* [Exercise goal]
Find the line that contains "M365 Office 24, Blue, 2.29Kg, Backlit, fb3025AX, AI". Then set down that line and all the lines after it, to the end of the records, exactly and with nothing added.
★ ★ ★
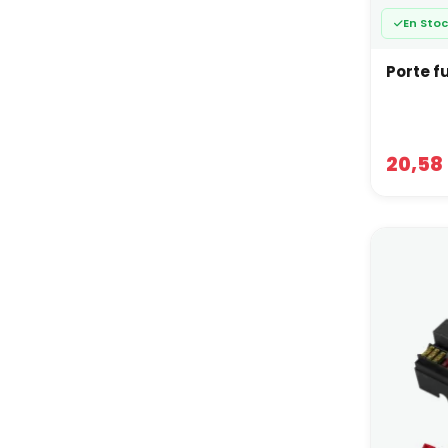
En Sto
Porte f
20,58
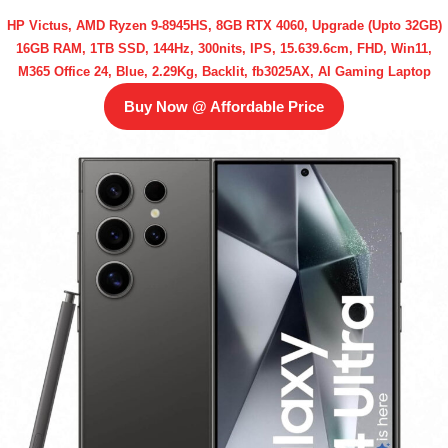
HP Victus, AMD Ryzen 9-8945HS, 8GB RTX 4060, Upgrade (Upto 32GB)
16GB RAM, 1TB SSD, 144Hz, 300nits, IPS, 15.639.6cm, FHD, Win11,
M365 Office 24, Blue, 2.29Kg, Backlit, fb3025AX, AI Gaming Laptop
Buy Now @ Affordable Price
★ ★ ★
* [Response]
M365 Office 24, Blue, 2.29Kg, Backlit, fb3025AX, AI Gaming Laptop
Buy Now @ Affordable Price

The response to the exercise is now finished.